Workforce News | 2004 ASTD Industry Report
2004 ASTD State of the Industry Report
The 2004 report is a indicator of current trends in workforce development and includes data from 1999 through 2003.
Full Executive Summary
Purchase Report
Some Key Findings:
- The average annual expenditure per employee in ASTD?s broadest sample of organizations (BMS) has remained steady at about $820 since 2002. Average expenditure per employee in our sample of large organizations (BMF) was consistently higher, but decreased from $1,366 in 2002 to $1,190 in 2004.
- The average percentage of payroll invested in learning increased from 2.2 percent in 2002 to 2.52 in 2004 in BMS organizations, but decreased from 2.47 in 2002 to 1.99 in 2004 in our sample of large organizations (BMF).
- The percentage of expenditure for external services has risen steadily since 2002, with the average now being 27 percent in BMS organizations, and 36 percent in BMF organizations.
- The number of hours of formal learning per employee has averaged about 28 hours in BMS organizations and about 38 hours in the larger BMF organizations from 2002 to 2004.
- The average cost per learning hour provided was $596 per hour in BMS and $1,430 per hour in BMF organizations in 2003. However, the average cost per learning hour received was $56 in both BMS and BMF organizations, because BMF organizations, being larger, have greater reuse of each hour of learning that is provided.

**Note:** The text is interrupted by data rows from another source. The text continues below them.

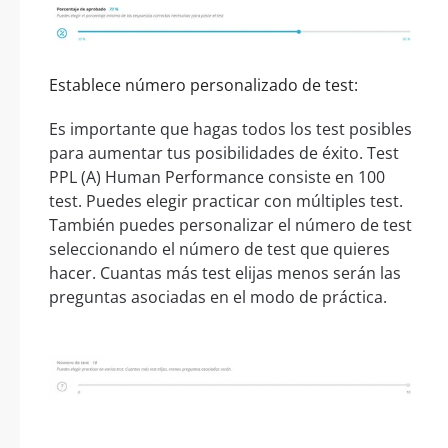
Establece número personalizado de test:
Es importante que hagas todos los test posibles
para aumentar tus posibilidades de éxito. Test
PPL (A) Human Performance consiste en 100
test. Puedes elegir practicar con múltiples test.
También puedes personalizar el número de test
seleccionando el número de test que quieres
hacer. Cuantas más test elijas menos serán las
preguntas asociadas en el modo de práctica.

- Expenditure per employee group was greatest for customer service employees in 2003, with an average of 18 percent of expenditure going to that single employee group. However, an average of 28 percent of learning expenditure went to employees with managerial responsibilities (first-line supervisors, middle and senior managers, and executives combined).
- In both BMS and BMF organizations, managerial and executive development combined were allocated the most learning content in 2003 and 2004, followed closely by information technology, business processes, and industry-specific content.

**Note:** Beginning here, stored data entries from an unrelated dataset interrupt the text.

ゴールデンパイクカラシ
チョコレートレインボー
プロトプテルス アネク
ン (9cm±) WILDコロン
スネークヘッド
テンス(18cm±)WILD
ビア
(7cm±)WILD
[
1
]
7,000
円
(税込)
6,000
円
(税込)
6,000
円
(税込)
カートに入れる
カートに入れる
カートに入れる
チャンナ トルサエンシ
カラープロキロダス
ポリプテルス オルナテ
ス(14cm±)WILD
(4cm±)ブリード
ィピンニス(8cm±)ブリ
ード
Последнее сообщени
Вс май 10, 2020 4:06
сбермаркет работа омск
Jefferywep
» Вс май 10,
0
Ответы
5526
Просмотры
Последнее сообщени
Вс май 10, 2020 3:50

- Use of technology for delivering learning continued to increase in both samples (BMS & BMF). The projections for 2004 are 29 percent in BMS, 35 percent in BMF, and at least 29 percent in BEST organizations. More than half of technology-based delivery was online in 2003 and 2004, and at least 75 percent of online learning was self-paced.

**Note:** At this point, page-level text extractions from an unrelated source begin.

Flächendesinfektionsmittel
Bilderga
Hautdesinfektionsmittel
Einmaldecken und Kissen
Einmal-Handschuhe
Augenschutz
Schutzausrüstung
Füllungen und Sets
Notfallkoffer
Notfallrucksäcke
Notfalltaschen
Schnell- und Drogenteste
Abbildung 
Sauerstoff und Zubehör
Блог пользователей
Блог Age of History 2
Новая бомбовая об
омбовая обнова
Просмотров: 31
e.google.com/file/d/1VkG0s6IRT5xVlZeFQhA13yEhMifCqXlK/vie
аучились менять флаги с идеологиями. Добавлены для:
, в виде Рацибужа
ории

- The percentage of BMS organizations doing Level 1 evaluation (based on Kirkpatrick?s 4-step model) in 2003 was about the same as in 2002 (74 percent), but the percentage doing Levels 2, 3, and 4 declined in 2003, to 31, 14, and 8 percent respectively. The case is very different in BEST organizations; all BEST organizations are doing Level 4 evaluation to demonstrate the link between learning and organizational performance.